* WRITTEN TASK *
Copy out the records that appear below, exactly as each one reads.

BEGIN INPUT RECORDS

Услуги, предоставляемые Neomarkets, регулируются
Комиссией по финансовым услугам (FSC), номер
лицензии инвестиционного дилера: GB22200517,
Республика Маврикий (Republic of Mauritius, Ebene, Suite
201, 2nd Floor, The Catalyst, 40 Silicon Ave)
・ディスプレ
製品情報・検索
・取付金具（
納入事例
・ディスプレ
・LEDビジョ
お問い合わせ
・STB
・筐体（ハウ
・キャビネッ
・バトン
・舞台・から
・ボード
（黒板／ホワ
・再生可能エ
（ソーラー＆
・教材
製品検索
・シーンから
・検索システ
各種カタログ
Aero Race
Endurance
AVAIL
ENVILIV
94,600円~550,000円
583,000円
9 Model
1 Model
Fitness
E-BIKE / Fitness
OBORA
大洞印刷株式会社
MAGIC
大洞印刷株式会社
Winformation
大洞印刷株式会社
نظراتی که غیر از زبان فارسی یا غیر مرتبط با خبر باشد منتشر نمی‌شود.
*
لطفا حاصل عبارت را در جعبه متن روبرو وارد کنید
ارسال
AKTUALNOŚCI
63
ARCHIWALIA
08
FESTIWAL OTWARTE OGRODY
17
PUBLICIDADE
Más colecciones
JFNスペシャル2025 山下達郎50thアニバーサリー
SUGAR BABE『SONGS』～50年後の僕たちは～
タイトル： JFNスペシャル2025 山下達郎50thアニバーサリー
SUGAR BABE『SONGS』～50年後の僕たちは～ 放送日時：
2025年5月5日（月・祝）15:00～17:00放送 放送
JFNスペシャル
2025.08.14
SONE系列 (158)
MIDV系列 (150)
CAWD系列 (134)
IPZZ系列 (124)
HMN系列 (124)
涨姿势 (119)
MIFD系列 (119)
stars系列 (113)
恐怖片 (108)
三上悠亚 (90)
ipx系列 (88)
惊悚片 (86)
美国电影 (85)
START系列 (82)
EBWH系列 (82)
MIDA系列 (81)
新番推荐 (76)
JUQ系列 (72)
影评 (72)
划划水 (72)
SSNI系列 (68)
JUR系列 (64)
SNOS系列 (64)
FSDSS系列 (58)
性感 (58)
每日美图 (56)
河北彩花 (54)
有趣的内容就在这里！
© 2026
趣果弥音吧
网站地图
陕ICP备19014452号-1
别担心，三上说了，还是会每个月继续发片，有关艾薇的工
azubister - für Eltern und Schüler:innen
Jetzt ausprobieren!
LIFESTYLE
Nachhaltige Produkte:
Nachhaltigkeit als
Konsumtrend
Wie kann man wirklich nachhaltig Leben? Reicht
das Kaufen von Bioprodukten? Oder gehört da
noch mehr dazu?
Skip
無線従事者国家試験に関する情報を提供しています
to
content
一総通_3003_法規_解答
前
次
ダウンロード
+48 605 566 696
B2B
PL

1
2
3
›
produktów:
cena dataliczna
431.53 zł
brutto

END INPUT RECORDS

* ANSWER SECTION *
Услуги, предоставляемые Neomarkets, регулируются
Комиссией по финансовым услугам (FSC), номер
лицензии инвестиционного дилера: GB22200517,
Республика Маврикий (Republic of Mauritius, Ebene, Suite
201, 2nd Floor, The Catalyst, 40 Silicon Ave)
・ディスプレ
製品情報・検索
・取付金具（
納入事例
・ディスプレ
・LEDビジョ
お問い合わせ
・STB
・筐体（ハウ
・キャビネッ
・バトン
・舞台・から
・ボード
（黒板／ホワ
・再生可能エ
（ソーラー＆
・教材
製品検索
・シーンから
・検索システ
各種カタログ
Aero Race
Endurance
AVAIL
ENVILIV
94,600円~550,000円
583,000円
9 Model
1 Model
Fitness
E-BIKE / Fitness
OBORA
大洞印刷株式会社
MAGIC
大洞印刷株式会社
Winformation
大洞印刷株式会社
نظراتی که غیر از زبان فارسی یا غیر مرتبط با خبر باشد منتشر نمی‌شود.
*
لطفا حاصل عبارت را در جعبه متن روبرو وارد کنید
ارسال
AKTUALNOŚCI
63
ARCHIWALIA
08
FESTIWAL OTWARTE OGRODY
17
PUBLICIDADE
Más colecciones
JFNスペシャル2025 山下達郎50thアニバーサリー
SUGAR BABE『SONGS』～50年後の僕たちは～
タイトル： JFNスペシャル2025 山下達郎50thアニバーサリー
SUGAR BABE『SONGS』～50年後の僕たちは～ 放送日時：
2025年5月5日（月・祝）15:00～17:00放送 放送
JFNスペシャル
2025.08.14
SONE系列 (158)
MIDV系列 (150)
CAWD系列 (134)
IPZZ系列 (124)
HMN系列 (124)
涨姿势 (119)
MIFD系列 (119)
stars系列 (113)
恐怖片 (108)
三上悠亚 (90)
ipx系列 (88)
惊悚片 (86)
美国电影 (85)
START系列 (82)
EBWH系列 (82)
MIDA系列 (81)
新番推荐 (76)
JUQ系列 (72)
影评 (72)
划划水 (72)
SSNI系列 (68)
JUR系列 (64)
SNOS系列 (64)
FSDSS系列 (58)
性感 (58)
每日美图 (56)
河北彩花 (54)
有趣的内容就在这里！
© 2026
趣果弥音吧
网站地图
陕ICP备19014452号-1
别担心，三上说了，还是会每个月继续发片，有关艾薇的工
azubister - für Eltern und Schüler:innen
Jetzt ausprobieren!
LIFESTYLE
Nachhaltige Produkte:
Nachhaltigkeit als
Konsumtrend
Wie kann man wirklich nachhaltig Leben? Reicht
das Kaufen von Bioprodukten? Oder gehört da
noch mehr dazu?
Skip
無線従事者国家試験に関する情報を提供しています
to
content
一総通_3003_法規_解答
前
次
ダウンロード
+48 605 566 696
B2B
PL

1
2
3
›
produktów:
cena dataliczna
431.53 zł
brutto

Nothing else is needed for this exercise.